Getting Started

Add streaming speech-to-text to your app in minutes using a single WebSocket endpoint.

Get Started

Replace <Your API key> with your router.audio API key or the API key of any provider you want to use. These examples use your microphone as the audio source, but you can also stream pre-recorded audio or audio from any other source.

import asyncio
import websockets
import json
import sounddevice as sd
from urllib.parse import urlencode

async def transcribe():
    params = {
        "provider": "auto",
        "encoding": "pcm_s16le",
        "sample_rate": "16000",
    }
    async with websockets.connect(
        f"wss://api.router.audio/v1/listen?{urlencode(params)}",
        additional_headers={"x-api-key": "<Your API key>"}
    ) as ws:
        loop = asyncio.get_event_loop()
        mic = sd.RawInputStream(samplerate=16000, channels=1, dtype="int16")
        mic.start()

        async def send_audio():
            while True:
                data, _ = await loop.run_in_executor(None, mic.read, 4000)
                await ws.send(bytes(data))

        async def recv_text():
            async for msg in ws:
                data = json.loads(msg)
                if data.get("type") == "transcript":
                    print(data["transcript"])

        await asyncio.gather(send_audio(), recv_text())

asyncio.run(transcribe())

Connecting

The connection is a standard WebSocket to wss://api.router.audio/v1/listen. You pass the provider, audio encoding, and sample rate as query parameters, and authenticate with your API key either as an api_key query parameter or an x-api-key header. router.audio then opens a WebSocket to the provider on your behalf.

EXERCISE DATA:

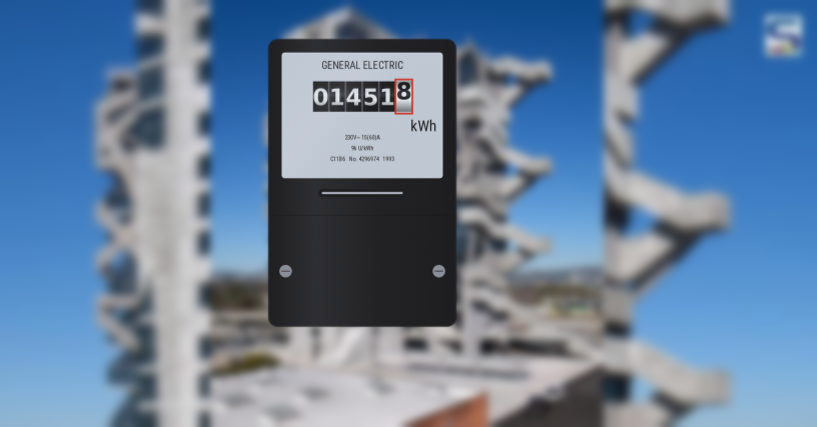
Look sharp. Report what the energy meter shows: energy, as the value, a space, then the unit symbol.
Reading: 1451.8 kWh
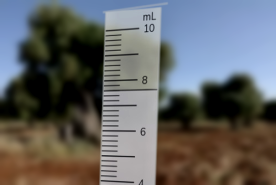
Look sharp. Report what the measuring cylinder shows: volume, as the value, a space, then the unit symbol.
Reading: 7.6 mL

WHAT THE EXERCISE ASKS:
Extend the router.audio streaming speech-to-text guide, picking up right after the last sentence of its "Connecting" section.

REPLY TO THE EXERCISE:
See the API reference for the full list of parameters.

Streaming

Once connected, send raw audio as binary WebSocket frames continuously. Transcripts come back as JSON text frames in real time:

{
  "type": "transcript",
  "provider": "auto",
  "transcript": "Hello, how are you?",
  "start_time": 0.0,
  "end_time": 0.95,
  "is_partial": false,
  "words": [
    {
      "text": "hello",
      "start_time": 0.0,
      "end_time": 0.42,
      "speaker": null
    },
    {
      "text": "how",
      "start_time": 0.48,
      "end_time": 0.61,
      "speaker": null
    },
    {
      "text": "are",
      "start_time": 0.62,
      "end_time": 0.75,
      "speaker": null
    },
    {
      "text": "you",
      "start_time": 0.76,
      "end_time": 0.90,
      "speaker": null
    }
  ]
}

For the full response schema and optional features like partial results and diarization, see the API reference .